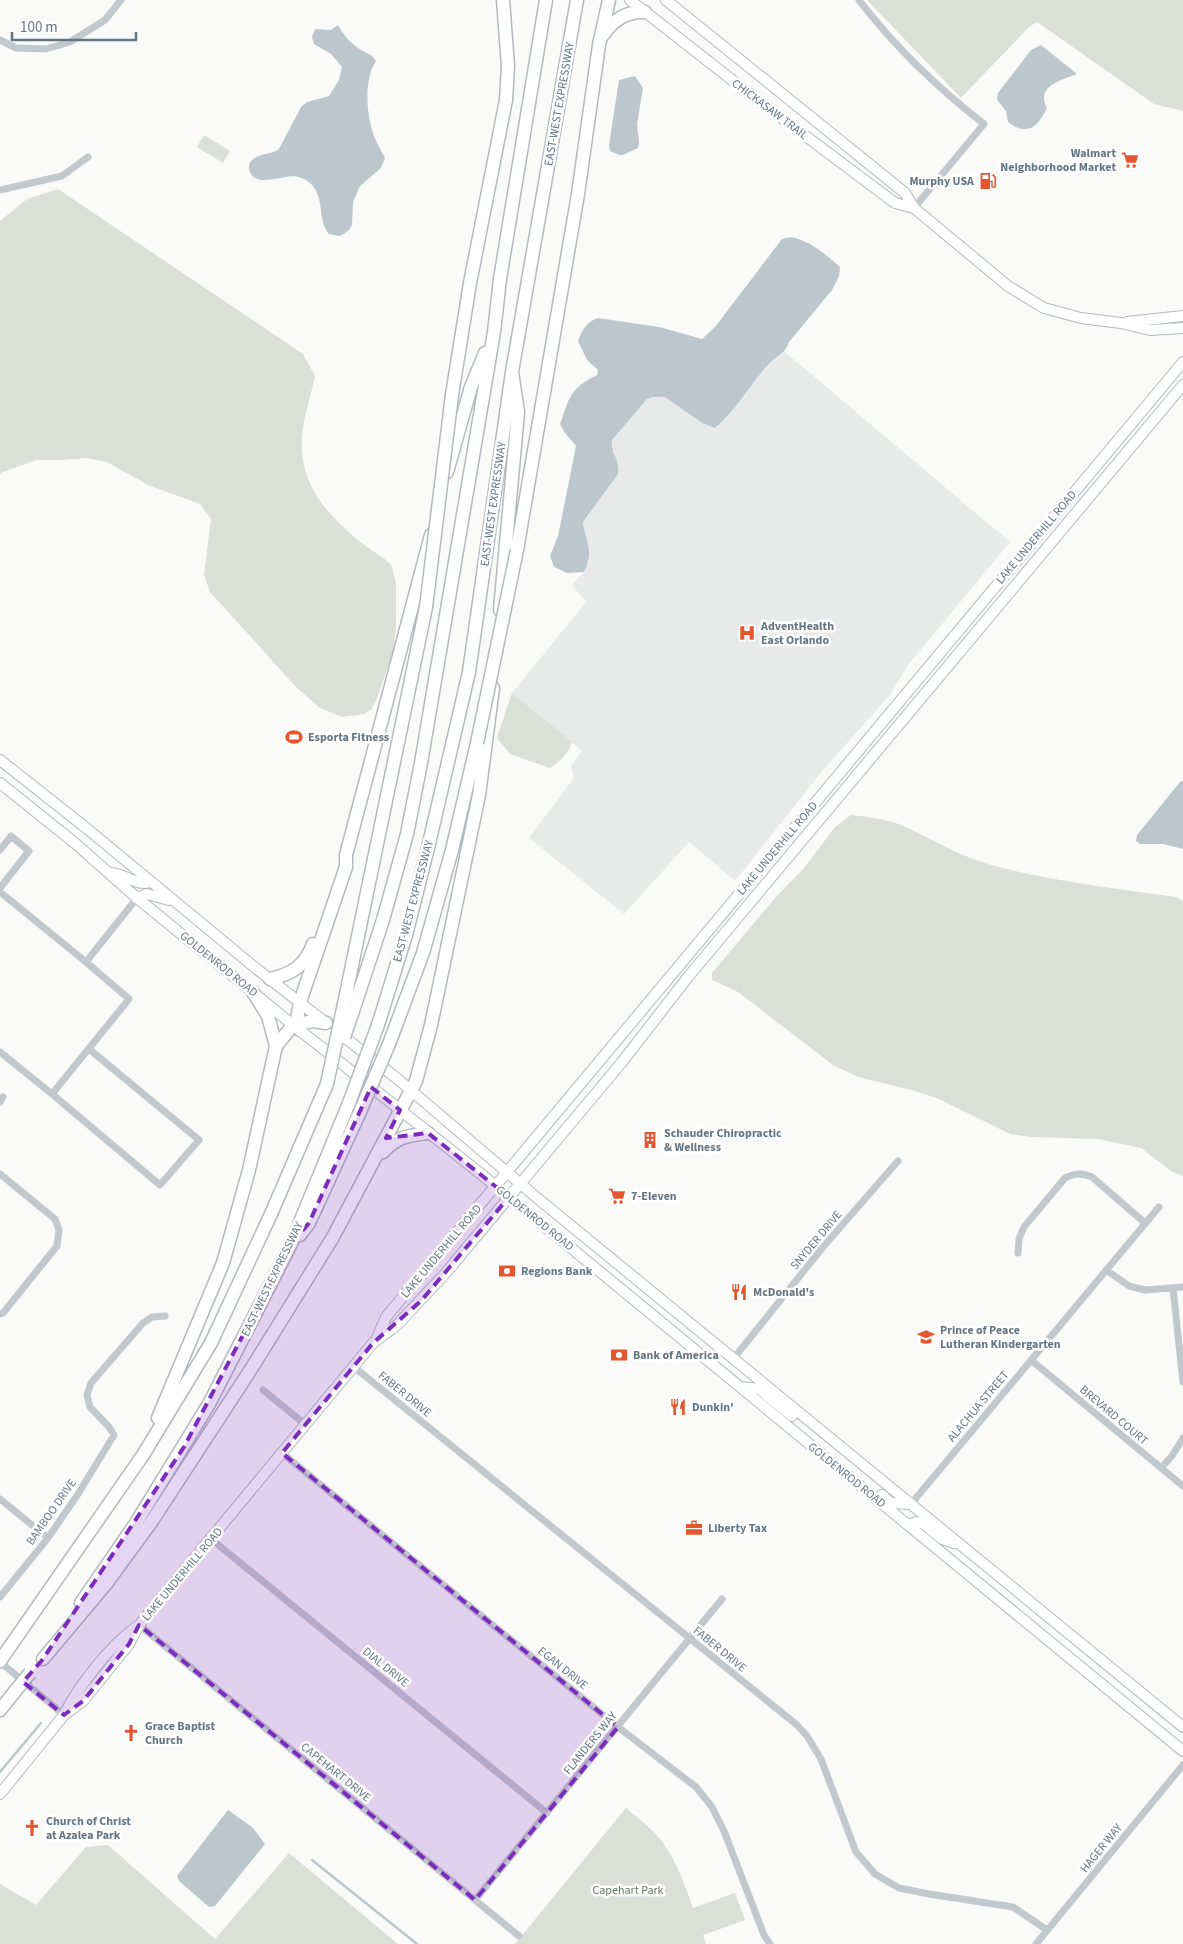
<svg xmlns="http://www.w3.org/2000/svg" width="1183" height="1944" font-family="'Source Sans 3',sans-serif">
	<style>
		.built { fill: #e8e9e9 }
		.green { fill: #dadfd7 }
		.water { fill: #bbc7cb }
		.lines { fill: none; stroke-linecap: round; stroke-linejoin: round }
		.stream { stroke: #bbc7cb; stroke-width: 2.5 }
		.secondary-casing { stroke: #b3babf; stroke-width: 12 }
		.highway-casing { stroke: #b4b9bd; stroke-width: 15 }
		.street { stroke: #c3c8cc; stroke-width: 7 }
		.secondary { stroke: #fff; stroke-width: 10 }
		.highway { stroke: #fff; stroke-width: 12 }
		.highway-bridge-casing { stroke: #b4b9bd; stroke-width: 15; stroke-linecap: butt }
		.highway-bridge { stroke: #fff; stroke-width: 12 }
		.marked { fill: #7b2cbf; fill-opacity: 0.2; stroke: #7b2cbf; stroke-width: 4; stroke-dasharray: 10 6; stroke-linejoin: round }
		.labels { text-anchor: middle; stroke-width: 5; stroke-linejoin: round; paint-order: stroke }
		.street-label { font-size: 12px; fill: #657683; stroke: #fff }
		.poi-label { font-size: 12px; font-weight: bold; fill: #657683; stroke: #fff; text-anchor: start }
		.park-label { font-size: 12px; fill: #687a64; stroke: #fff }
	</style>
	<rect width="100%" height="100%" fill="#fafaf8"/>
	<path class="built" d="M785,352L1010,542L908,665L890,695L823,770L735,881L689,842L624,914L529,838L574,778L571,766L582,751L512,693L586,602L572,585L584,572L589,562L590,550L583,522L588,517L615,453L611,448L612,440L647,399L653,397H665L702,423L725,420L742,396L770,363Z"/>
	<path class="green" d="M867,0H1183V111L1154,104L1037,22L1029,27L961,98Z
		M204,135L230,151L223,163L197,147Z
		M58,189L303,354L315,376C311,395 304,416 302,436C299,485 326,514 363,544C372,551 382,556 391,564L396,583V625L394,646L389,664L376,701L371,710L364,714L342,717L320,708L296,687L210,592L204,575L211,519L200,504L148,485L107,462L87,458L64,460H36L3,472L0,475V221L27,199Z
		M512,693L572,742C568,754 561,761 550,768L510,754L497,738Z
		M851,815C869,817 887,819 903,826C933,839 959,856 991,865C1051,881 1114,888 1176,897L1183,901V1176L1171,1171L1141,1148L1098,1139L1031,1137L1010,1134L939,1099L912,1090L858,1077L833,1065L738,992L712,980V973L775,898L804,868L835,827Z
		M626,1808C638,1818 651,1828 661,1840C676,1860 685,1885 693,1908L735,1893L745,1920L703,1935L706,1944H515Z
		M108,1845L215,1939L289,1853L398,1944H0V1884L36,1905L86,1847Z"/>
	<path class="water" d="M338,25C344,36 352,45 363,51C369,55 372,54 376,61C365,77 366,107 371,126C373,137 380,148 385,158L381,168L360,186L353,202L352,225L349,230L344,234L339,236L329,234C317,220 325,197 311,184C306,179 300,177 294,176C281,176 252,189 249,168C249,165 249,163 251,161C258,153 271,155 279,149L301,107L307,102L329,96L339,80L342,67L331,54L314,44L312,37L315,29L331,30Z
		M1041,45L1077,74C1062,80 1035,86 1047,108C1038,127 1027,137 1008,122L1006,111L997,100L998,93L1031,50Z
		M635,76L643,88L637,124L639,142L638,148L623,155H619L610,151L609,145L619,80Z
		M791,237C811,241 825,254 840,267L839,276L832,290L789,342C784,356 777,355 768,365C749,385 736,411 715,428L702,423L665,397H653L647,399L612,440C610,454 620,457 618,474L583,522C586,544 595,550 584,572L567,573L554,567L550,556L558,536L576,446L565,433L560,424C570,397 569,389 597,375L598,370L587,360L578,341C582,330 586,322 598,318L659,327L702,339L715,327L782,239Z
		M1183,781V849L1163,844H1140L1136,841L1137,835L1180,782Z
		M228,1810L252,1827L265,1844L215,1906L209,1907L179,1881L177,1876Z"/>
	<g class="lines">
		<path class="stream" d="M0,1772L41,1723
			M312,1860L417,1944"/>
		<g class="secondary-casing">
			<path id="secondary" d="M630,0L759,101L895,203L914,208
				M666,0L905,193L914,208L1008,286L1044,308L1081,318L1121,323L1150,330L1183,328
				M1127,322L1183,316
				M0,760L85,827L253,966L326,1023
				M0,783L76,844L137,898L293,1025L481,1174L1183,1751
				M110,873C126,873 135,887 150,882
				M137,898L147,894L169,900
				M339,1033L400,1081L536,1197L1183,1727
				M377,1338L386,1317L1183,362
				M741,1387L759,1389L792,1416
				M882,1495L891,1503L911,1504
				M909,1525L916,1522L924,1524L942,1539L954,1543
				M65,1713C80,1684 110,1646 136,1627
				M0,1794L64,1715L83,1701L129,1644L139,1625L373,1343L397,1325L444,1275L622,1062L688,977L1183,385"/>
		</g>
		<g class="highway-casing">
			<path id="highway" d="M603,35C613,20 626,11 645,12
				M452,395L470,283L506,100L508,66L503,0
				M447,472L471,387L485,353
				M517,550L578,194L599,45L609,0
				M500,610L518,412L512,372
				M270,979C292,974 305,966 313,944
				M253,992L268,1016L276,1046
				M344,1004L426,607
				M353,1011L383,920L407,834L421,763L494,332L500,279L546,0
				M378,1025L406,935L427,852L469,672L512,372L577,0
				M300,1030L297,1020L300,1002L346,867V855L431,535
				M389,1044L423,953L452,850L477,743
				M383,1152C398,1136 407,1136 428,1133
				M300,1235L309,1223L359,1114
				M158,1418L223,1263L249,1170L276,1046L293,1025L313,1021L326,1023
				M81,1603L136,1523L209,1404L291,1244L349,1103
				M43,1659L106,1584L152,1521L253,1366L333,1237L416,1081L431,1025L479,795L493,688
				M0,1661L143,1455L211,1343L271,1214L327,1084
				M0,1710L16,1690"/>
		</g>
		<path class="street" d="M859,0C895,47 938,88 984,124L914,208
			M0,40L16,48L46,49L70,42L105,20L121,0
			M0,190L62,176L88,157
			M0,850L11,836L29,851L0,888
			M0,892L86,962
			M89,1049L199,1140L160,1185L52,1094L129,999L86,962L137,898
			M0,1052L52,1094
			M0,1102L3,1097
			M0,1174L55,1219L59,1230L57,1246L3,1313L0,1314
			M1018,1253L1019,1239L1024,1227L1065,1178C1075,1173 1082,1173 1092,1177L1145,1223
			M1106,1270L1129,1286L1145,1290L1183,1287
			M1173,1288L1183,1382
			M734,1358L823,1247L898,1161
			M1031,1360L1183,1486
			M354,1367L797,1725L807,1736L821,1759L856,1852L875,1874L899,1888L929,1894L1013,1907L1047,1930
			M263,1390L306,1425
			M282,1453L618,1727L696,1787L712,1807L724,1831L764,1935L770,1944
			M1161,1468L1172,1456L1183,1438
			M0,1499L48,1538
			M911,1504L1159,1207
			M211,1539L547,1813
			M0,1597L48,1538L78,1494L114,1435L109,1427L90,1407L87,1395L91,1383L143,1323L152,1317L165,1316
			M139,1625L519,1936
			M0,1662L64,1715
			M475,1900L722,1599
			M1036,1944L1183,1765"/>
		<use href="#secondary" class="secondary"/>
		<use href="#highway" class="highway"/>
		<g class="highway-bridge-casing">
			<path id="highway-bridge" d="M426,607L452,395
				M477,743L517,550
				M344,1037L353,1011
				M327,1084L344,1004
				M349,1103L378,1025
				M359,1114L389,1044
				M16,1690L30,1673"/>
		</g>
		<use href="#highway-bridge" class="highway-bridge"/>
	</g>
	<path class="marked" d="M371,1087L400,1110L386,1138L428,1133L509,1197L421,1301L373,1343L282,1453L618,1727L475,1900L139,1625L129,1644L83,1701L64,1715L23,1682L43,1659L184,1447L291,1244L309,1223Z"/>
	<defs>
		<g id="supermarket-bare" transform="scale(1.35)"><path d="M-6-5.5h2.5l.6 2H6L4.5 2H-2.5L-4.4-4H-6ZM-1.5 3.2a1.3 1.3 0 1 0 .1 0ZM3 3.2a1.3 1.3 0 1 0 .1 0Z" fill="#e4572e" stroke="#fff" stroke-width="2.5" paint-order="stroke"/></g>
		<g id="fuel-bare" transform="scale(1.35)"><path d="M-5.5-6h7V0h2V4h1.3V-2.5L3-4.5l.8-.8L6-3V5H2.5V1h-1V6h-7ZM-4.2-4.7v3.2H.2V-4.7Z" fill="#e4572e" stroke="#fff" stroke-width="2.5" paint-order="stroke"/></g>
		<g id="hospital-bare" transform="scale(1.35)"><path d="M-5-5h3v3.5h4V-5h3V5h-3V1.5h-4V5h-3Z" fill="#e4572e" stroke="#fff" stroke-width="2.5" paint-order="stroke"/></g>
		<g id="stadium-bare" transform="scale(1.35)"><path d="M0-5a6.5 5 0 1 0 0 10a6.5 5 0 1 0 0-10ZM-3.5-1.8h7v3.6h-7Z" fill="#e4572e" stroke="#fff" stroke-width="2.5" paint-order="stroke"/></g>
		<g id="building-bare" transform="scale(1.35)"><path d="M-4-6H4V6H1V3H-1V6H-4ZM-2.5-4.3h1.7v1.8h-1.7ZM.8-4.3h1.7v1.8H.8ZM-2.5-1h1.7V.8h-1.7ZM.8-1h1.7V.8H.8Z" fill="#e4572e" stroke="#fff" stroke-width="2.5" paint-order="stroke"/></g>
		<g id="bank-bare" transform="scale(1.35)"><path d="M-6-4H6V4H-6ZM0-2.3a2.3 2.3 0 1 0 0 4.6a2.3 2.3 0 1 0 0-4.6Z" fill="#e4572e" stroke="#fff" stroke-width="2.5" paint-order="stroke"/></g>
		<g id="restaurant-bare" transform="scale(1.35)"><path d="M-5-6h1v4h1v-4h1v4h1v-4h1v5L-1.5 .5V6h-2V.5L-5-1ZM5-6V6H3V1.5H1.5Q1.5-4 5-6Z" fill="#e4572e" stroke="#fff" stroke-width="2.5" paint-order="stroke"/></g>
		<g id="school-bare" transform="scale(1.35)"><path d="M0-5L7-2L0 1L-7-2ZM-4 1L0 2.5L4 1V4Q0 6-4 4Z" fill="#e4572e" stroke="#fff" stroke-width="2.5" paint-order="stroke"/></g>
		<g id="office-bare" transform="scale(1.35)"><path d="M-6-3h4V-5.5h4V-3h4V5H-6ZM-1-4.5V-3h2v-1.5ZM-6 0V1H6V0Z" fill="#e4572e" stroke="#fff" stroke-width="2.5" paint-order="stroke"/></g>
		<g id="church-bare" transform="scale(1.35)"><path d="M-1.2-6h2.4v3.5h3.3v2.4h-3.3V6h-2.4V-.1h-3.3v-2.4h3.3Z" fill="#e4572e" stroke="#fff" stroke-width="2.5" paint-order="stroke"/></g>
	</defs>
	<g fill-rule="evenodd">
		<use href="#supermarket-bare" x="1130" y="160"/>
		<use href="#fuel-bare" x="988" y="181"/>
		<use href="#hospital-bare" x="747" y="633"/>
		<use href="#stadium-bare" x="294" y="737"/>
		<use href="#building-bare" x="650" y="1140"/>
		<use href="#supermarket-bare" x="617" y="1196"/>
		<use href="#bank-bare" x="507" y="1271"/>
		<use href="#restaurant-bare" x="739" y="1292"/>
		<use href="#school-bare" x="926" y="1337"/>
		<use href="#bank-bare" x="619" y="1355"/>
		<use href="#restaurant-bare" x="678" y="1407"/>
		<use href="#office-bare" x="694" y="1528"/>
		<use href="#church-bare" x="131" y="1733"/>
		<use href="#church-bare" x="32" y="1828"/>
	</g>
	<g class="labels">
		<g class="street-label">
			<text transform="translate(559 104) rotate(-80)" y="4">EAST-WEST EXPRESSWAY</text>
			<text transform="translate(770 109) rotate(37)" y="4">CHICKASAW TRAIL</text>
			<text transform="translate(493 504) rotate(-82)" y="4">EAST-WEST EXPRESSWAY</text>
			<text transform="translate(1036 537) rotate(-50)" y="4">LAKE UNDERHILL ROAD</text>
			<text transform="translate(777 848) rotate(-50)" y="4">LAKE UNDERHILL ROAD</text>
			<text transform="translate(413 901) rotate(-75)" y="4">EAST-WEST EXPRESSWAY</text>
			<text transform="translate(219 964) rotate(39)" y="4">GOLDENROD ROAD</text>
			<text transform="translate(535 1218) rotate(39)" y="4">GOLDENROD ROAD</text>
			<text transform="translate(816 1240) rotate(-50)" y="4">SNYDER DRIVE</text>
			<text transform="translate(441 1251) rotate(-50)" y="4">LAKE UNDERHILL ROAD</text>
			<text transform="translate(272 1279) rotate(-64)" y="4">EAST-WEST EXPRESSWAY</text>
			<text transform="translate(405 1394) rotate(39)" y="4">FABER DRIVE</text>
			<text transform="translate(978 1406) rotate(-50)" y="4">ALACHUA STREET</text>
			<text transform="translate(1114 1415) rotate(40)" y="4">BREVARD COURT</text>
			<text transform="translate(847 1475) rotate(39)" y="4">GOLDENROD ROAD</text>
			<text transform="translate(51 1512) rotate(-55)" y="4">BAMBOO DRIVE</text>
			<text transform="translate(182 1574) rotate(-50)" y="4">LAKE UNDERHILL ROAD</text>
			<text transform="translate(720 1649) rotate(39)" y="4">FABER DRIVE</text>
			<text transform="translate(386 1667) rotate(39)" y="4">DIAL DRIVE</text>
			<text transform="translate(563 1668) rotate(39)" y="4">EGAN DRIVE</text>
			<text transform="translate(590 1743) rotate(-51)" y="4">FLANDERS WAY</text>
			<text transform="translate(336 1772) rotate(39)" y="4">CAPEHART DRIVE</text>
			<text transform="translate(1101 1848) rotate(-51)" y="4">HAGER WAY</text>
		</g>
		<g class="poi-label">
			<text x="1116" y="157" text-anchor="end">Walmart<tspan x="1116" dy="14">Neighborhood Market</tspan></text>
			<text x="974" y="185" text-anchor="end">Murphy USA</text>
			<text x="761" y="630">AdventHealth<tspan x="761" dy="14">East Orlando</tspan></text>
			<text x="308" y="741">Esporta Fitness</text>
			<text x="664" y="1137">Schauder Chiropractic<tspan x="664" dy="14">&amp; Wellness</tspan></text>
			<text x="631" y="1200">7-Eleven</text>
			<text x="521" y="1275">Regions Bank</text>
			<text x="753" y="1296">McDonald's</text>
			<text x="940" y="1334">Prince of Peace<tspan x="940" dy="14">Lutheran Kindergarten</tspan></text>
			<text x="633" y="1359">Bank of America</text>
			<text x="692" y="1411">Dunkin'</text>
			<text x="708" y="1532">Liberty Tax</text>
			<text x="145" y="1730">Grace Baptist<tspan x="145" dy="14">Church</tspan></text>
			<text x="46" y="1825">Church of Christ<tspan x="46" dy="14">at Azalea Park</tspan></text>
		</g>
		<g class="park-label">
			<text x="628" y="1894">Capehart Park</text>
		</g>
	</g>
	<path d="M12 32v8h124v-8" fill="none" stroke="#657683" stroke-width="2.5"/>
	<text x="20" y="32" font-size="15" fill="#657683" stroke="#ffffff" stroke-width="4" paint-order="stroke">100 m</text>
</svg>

******

> _What the exercise asks_: Keep both end lines and retype everything in the records above from the line containing "M65,1713C80,1684 110,1646 136,1627" through the line containing "M344,1004L426,607", exactly, with nothing else.

> _Answer section_:
				M65,1713C80,1684 110,1646 136,1627
				M0,1794L64,1715L83,1701L129,1644L139,1625L373,1343L397,1325L444,1275L622,1062L688,977L1183,385"/>
		</g>
		<g class="highway-casing">
			<path id="highway" d="M603,35C613,20 626,11 645,12
				M452,395L470,283L506,100L508,66L503,0
				M447,472L471,387L485,353
				M517,550L578,194L599,45L609,0
				M500,610L518,412L512,372
				M270,979C292,974 305,966 313,944
				M253,992L268,1016L276,1046
				M344,1004L426,607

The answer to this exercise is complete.